Aus den erwähnten Gründen wird nun die verpflichtende Ganztagsschule propagiert. Die Ganztagsschule hat den Vorteil, dass sie den vernachlässigten Schülern einen strukturierten Tagesablauf und eventuell sogar ein warmes und gesundes (McDonald-freies) Mittagessen ermöglicht. An der Gesamtsituation kann die Ganztagsschule aber nichts ändern, denn die seit Jahrzehnten andauernden „Entlastungen“ werden dadurch nicht rückgängig gemacht. Auch die geringe Zahl der Schultage ändert sich nicht.

Zusätzlich ist zu bedenken, dass Schüler heute schon an mindestens zwei Nachmittagen pro Woche Unterricht haben. Eine Ganztagsschule würde den Schulbetrieb also nur um zwei Halbtage verlängern, denn ein Unterricht am Freitagnachmittag scheitert nicht selten am Widerstand der Eltern und Schüler.
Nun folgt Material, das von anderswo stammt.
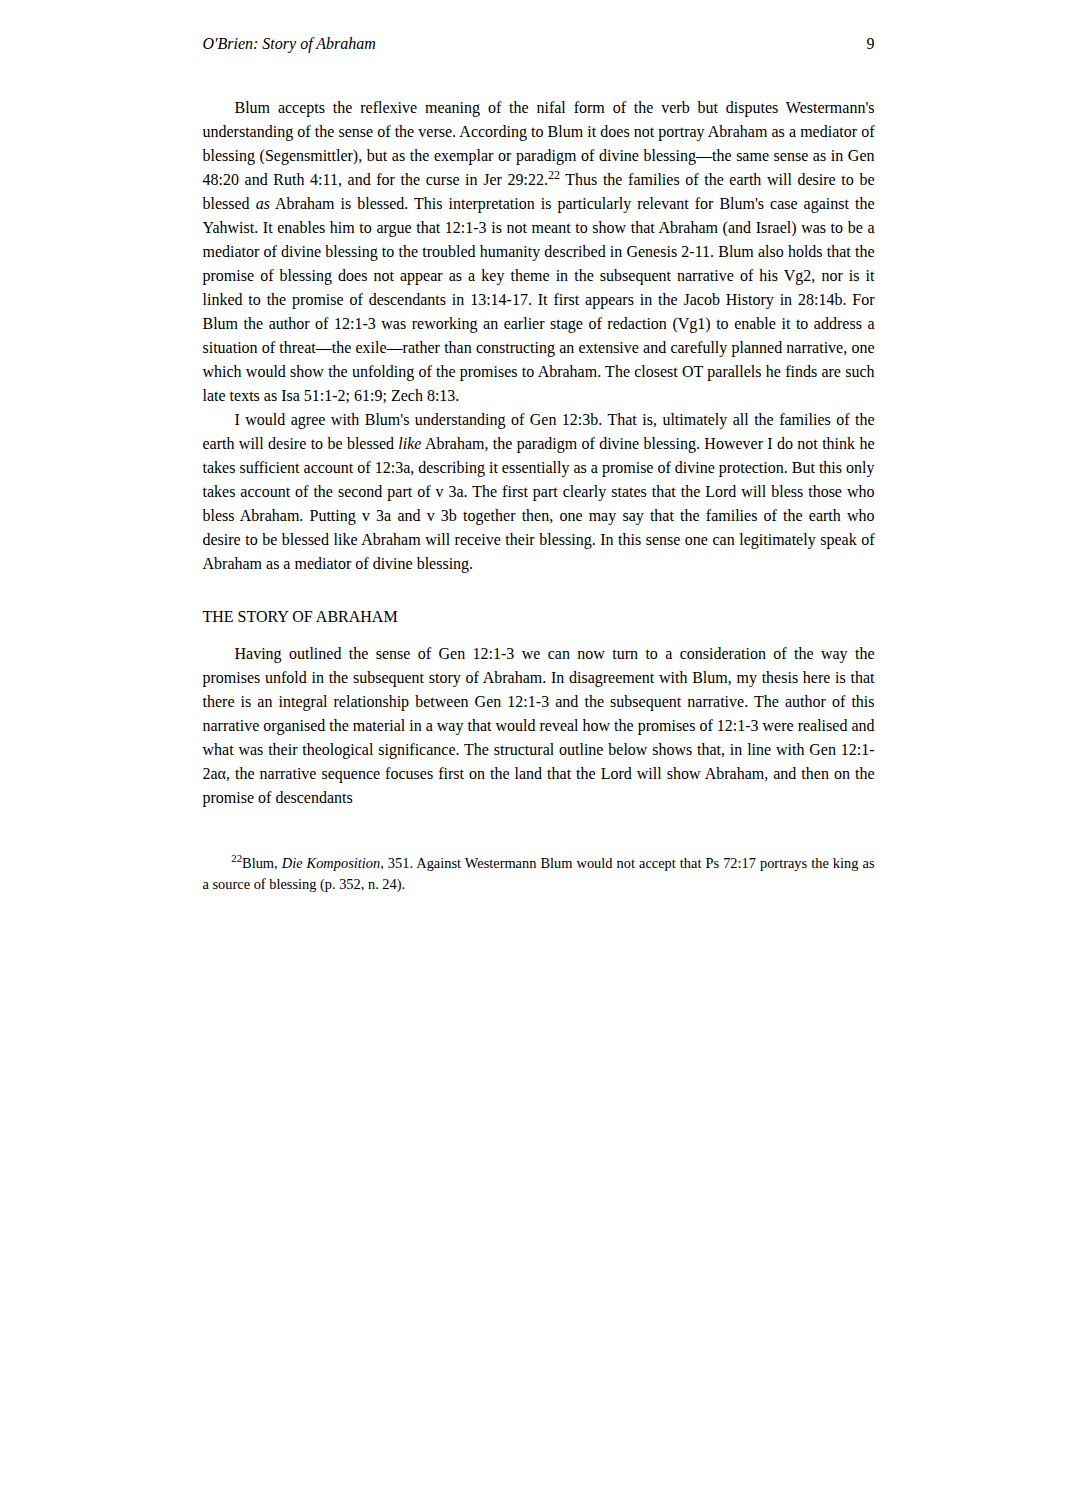O'Brien: Story of Abraham 9
Blum accepts the reflexive meaning of the nifal form of the verb but disputes Westermann's understanding of the sense of the verse. According to Blum it does not portray Abraham as a mediator of blessing (Segensmittler), but as the exemplar or paradigm of divine blessing—the same sense as in Gen 48:20 and Ruth 4:11, and for the curse in Jer 29:22.22 Thus the families of the earth will desire to be blessed as Abraham is blessed. This interpretation is particularly relevant for Blum's case against the Yahwist. It enables him to argue that 12:1-3 is not meant to show that Abraham (and Israel) was to be a mediator of divine blessing to the troubled humanity described in Genesis 2-11. Blum also holds that the promise of blessing does not appear as a key theme in the subsequent narrative of his Vg2, nor is it linked to the promise of descendants in 13:14-17. It first appears in the Jacob History in 28:14b. For Blum the author of 12:1-3 was reworking an earlier stage of redaction (Vg1) to enable it to address a situation of threat—the exile—rather than constructing an extensive and carefully planned narrative, one which would show the unfolding of the promises to Abraham. The closest OT parallels he finds are such late texts as Isa 51:1-2; 61:9; Zech 8:13.
I would agree with Blum's understanding of Gen 12:3b. That is, ultimately all the families of the earth will desire to be blessed like Abraham, the paradigm of divine blessing. However I do not think he takes sufficient account of 12:3a, describing it essentially as a promise of divine protection. But this only takes account of the second part of v 3a. The first part clearly states that the Lord will bless those who bless Abraham. Putting v 3a and v 3b together then, one may say that the families of the earth who desire to be blessed like Abraham will receive their blessing. In this sense one can legitimately speak of Abraham as a mediator of divine blessing.
The Story of Abraham
Having outlined the sense of Gen 12:1-3 we can now turn to a consideration of the way the promises unfold in the subsequent story of Abraham. In disagreement with Blum, my thesis here is that there is an integral relationship between Gen 12:1-3 and the subsequent narrative. The author of this narrative organised the material in a way that would reveal how the promises of 12:1-3 were realised and what was their theological significance. The structural outline below shows that, in line with Gen 12:1-2aα, the narrative sequence focuses first on the land that the Lord will show Abraham, and then on the promise of descendants
22Blum, Die Komposition, 351. Against Westermann Blum would not accept that Ps 72:17 portrays the king as a source of blessing (p. 352, n. 24).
Man kann es drehen und wenden, wie man will, aber simple Strukturveränderungen können in dieser verfahrenen Situation nicht das Geringste bewirken, egal ob man Mittelschulen, Seitenschulen, gemeinsame Schulen, Blunzenbergerschulen oder Gurkentalerschulen forderte. Das ist wahrscheinlich der Grund, warum uns tagtäglich eine längst hilflos klingende Kakophonie an Wortmeldungen durch „Bildungsexperten“ um unsere armen Ohren geschlagen wird.

Viele (nicht alle) wissen, wo die wahren Probleme liegen, doch keiner getraut sich, die Wahrheit zu sagen, daher wird ein ablenkendes Getöse veranstaltet und die angeblich so bösen „Blockierer“ beinahe schon täglich beschimpft.

Auch der jüngste Vorschlag der Unterrichtsministerin, die 50 Minuten-Unterrichtseinheiten abzuschaffen, ist ja irgendwie süß und lieb und progressiv, bewirkte aber nichts außer eine weitere Verschlimmerung der durch Dilettantismus längst hervorgerufenen Verwirrungen.

Mag. Dr. Rudolf Öller hat an einem öffentlichen Gymnasium und einem Privatgymnasium Biologie, Physik, Chemie und Informatik unterrichtet. Er ist promovierter Genetiker der Universität Tübingen und ehrenamtlich Rettungssanitäter und Lehrbeauftragter des Roten Kreuzes.